After I reflected on what I had just put myself through for something that had no real-world impact, I wondered what I would be capable of if I applied the same tenacity to something useful — like school. I re-enrolled in community college (I had dropped out a semester earlier after failing several classes). I shot for one of the most lofty goals I could think of: to become a doctor. I started to plug away.
Over 10 years later, I finally finished medical school and did my residency. Now, I’m a practicing internal medicine doctor, and FFX’s lightning dodging will always have a special place in my heart.
The point of video games isn’t to escape or to waste time or to master skills you can’t use elsewhere.
The point of video games is to become the hero of your own story.
Like sports, art, entrepreneurship, or any other pursuit in life, video games are an opportunity to show yourself what you’re capable of; a chance to practice excellence in a safe environment.
Focus, determination, perseverance. We teach ourselves these things in small doses. A 10-hour session won’t turn you into a doctor overnight, but it might inspire you to start the 10-year journey of becoming one.

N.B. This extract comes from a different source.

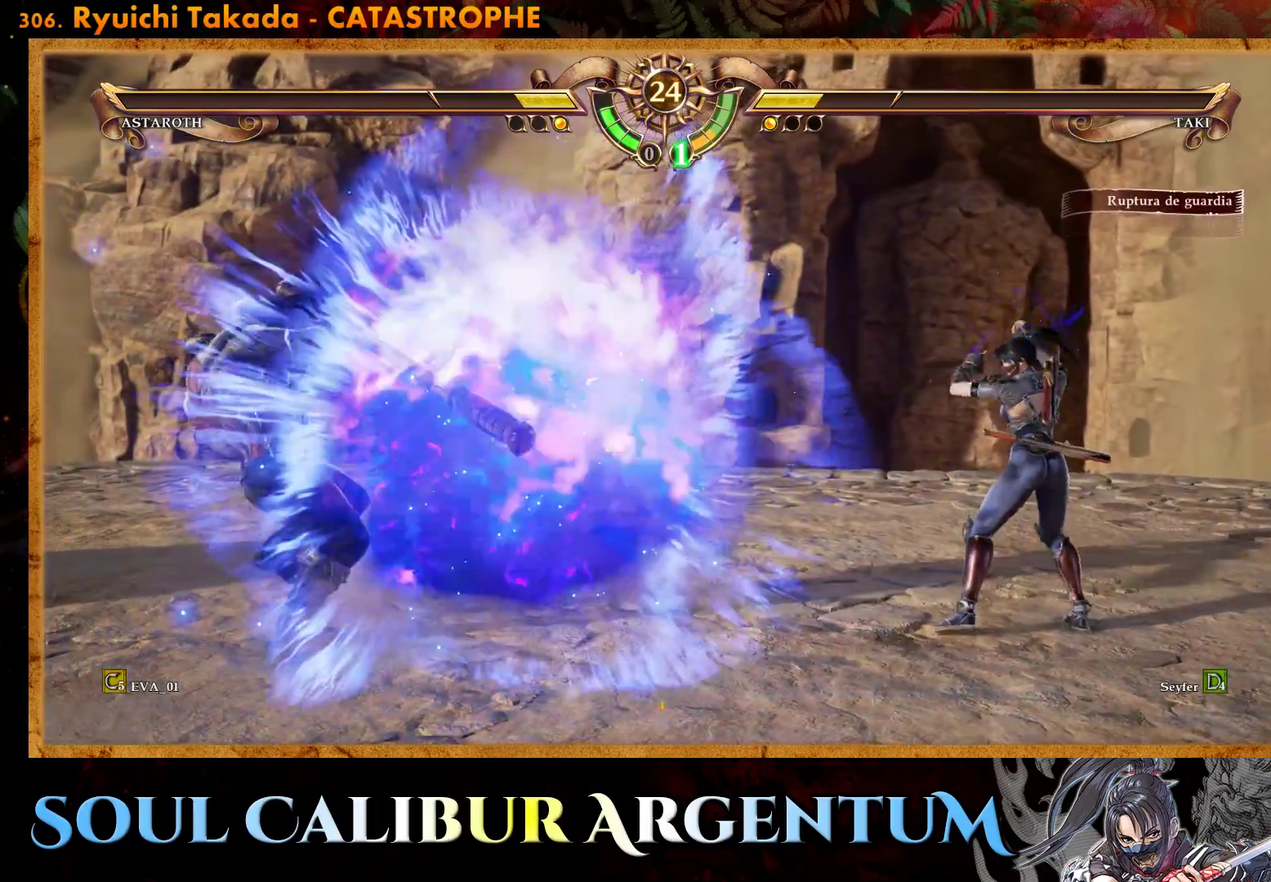
{"buttons": ["CIRCLE", "DPAD_LEFT"], "right_stick": "center", "events": [[183, "DPAD_LEFT", "down"], [267, "DPAD_LEFT", "up"], [317, "DPAD_LEFT", "down"], [383, "CIRCLE", "down"]]}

If you love video games, know your love is valid. And if you love someone who loves them, don’t knock them. Let them take their journey in their own time.
Sometimes, like novels and movies, video games are better than the real world because they can send a message the real world at the time can’t offer. The great Neil Gaiman said it all in Coraline when he wrote:
“Fairy tales are more than true: Not because they tell us that dragons exist, but because they tell us that dragons can be beaten.”